Tiffany: Absolutely. Do you have any parting wisdom that your mothers, looking down, you feel like they would give to us today?

Caroline: We’re all constantly trying so hard to be unflappable. We use the word “perfection” all the time. But we’re human. It wasn’t my mother, it was my father who said every single day, “Nobody’s perfect.” We have this fear that if we let our cracks show people will disappear on us, people won’t respect us, people won’t appreciate us. It’s not enough to just run every day, you have to run a marathon. It’s not enough to bake a cake, you’ve got to make this unbelievable creation. It is enough. You are enough.

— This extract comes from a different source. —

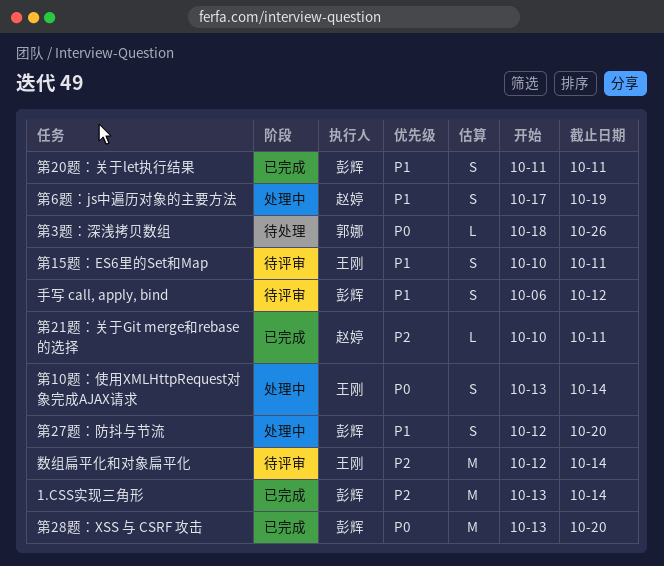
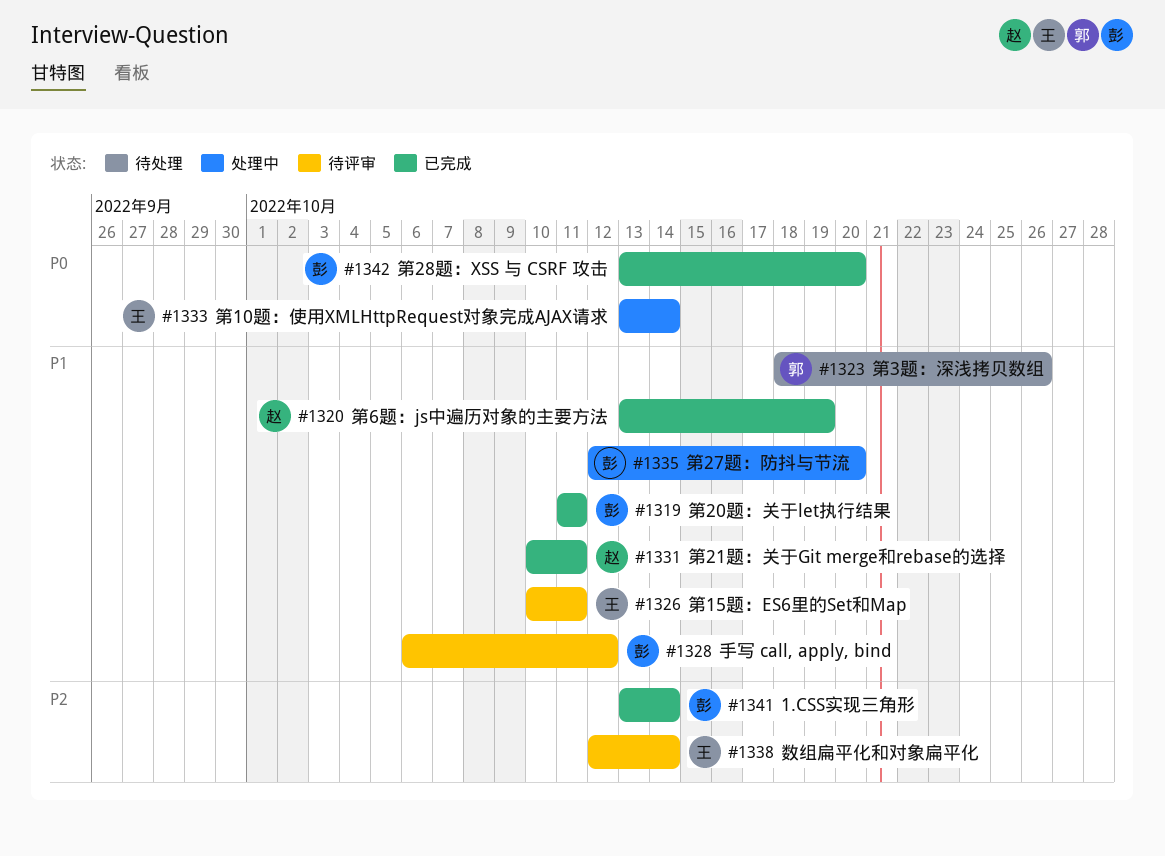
第21题：关于Git merge和rebase的选择, priority: P2 -> P1
第3题：深浅拷贝数组, priority: P0 -> P1
第6题：js中遍历对象的主要方法, status: 处理中 -> 已完成
第6题：js中遍历对象的主要方法, start: Oct 17 -> Oct 13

What I tell my children is what my parents told me. “You are enough. God created you, only you can bring to the world what he intended you to bring to the world. Bring that, whatever it is.” It’s not about what the other person’s doing, it’s not about what your boss wants from you. It’s about what the universe wants from you, needs from you, intends to get from you that only you can give. That is not about perfection. It’s about being in touch with who you are and what you want to give to the world. You’ve got to give it something, or what’s the point? But it’ll be enough. Whatever it is for you, it’s what we need from you, and it’ll be enough.